Summary: C Preprocessor

  • It’s the first stage of the toolchain.
  • #include "" and #include <> paste file contents.
  • #define performs powerful but simple text substitution.
  • The do-while(0) trick is used to “swallow the semicolon” in complex macros.
  • #if, #ifdef, #ifndef allow for conditional compilation.
  • # (stringizing) and ## (token pasting) enable advanced macro techniques.

Modularity in C

C has no built-in language features for modules, packages, or namespaces. Instead, modularity is achieved through a set of conventions using the preprocessor and the linker.

Declarations vs. Definitions

This is a crucial distinction in C.

  • A declaration says something exists, somewhere. It introduces a name and its type to the compiler. A function prototype is a declaration. char *strncpy(char *dest, const char *src, size_t n); // A "prototype"
  • A definition says what that thing is. It provides the actual code or allocates the storage for a variable. char *strncpy(...) { ... body ... }

Compilation Units, extern, and static

  • C deals with “compilation units”: a single .c file plus everything it includes. Each compilation unit is compiled independently into an object file.
  • Declarations can be annotated to control their visibility across compilation units:
    • extern: This is a promise to the compiler that the definition for this thing exists somewhere else, likely in another compilation unit. This is the default for functions.
    • static: This restricts the visibility of a declaration (and its definition) to the current compilation unit only. It cannot be seen or accessed from other files.

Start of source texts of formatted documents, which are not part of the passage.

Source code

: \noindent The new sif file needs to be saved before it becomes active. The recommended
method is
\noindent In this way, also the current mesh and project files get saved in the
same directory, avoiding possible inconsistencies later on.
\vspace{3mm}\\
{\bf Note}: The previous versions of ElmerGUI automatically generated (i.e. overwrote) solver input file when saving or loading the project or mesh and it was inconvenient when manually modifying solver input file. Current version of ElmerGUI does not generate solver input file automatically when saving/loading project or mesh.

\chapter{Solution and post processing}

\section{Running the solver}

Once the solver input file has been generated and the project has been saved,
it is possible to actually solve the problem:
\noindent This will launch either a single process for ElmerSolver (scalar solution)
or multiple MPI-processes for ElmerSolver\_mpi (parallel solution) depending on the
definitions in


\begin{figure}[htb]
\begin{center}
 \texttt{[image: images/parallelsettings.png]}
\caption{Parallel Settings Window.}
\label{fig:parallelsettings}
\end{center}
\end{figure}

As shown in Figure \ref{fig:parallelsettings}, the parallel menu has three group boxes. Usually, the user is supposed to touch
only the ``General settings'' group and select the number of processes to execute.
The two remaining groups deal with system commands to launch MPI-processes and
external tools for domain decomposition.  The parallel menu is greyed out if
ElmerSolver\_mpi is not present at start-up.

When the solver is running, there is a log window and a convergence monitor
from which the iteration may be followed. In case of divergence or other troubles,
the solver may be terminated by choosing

This applies to global variables as well:

// In a header file, you might declare:
extern const char *banner; // Defined in some other .c file
 
// In a .c file, you might declare and define:
static int priv_count = 0; // Only in scope in this unit
 
// In some other .c file, you provide the definition for the extern variable:
const char *banner = "Welcome to Barrelfish";

Modularity in C: Header Files

The convention for creating a module in C is to split it into two files: a header file and a source file.

  • A module is a self-contained piece of a program.
  • It consists of an interface (the externally visible parts: functions, types, macros) and an implementation (the internal parts that clients shouldn’t see).

  • Specify interfaces with header files (.h)
    • A module foo has its public interface in foo.h.
    • Clients of the module #include "foo.h".
    • foo.h contains no definitions, only external declarations (function prototypes, extern variables, typedefs).
  • Implementation is in a source file (.c)
    • The implementation is typically in foo.c.
    • foo.c also includes its own header, foo.h, to let the compiler check for consistency between declarations and definitions.
    • foo.c contains the definitions for the interface functions, plus any internal (static) functions and variables.

The Header Guard Idiom

What happens if a file includes a.h and b.h, and b.h also includes a.h? The declarations in a.h would appear twice in the same compilation unit, leading to a compiler error.

To prevent this, every header file must use a header guard, a standard preprocessor idiom.

// "file.h":
#ifndef _FILE_H_
#define _FILE_H_
 
... // all declarations and macros go here
 
#endif // _FILE_H_
  • The first time the preprocessor sees this file, _FILE_H_ is not defined, so it defines it and processes the contents.
  • The second time it sees this file in the same compilation unit, _FILE_H_ is already defined, so the #ifndef is false, and the preprocessor skips the entire contents.
  • This ensures the file’s contents only appear once.

Danger

Never #include a .c file! Including source files breaks the separation of declaration and definition and will lead to multiple-definition errors from the linker.

Summary: Modularity

  • The key distinction is between declarations (what exists) and definitions (what it is).
  • extern and static control visibility across compilation units.
  • Modularity is achieved by convention: header files (.h) for interfaces (declarations) and source files (.c) for implementations (definitions).
  • The header guard idiom (#ifndef...) is essential to prevent multiple inclusion errors.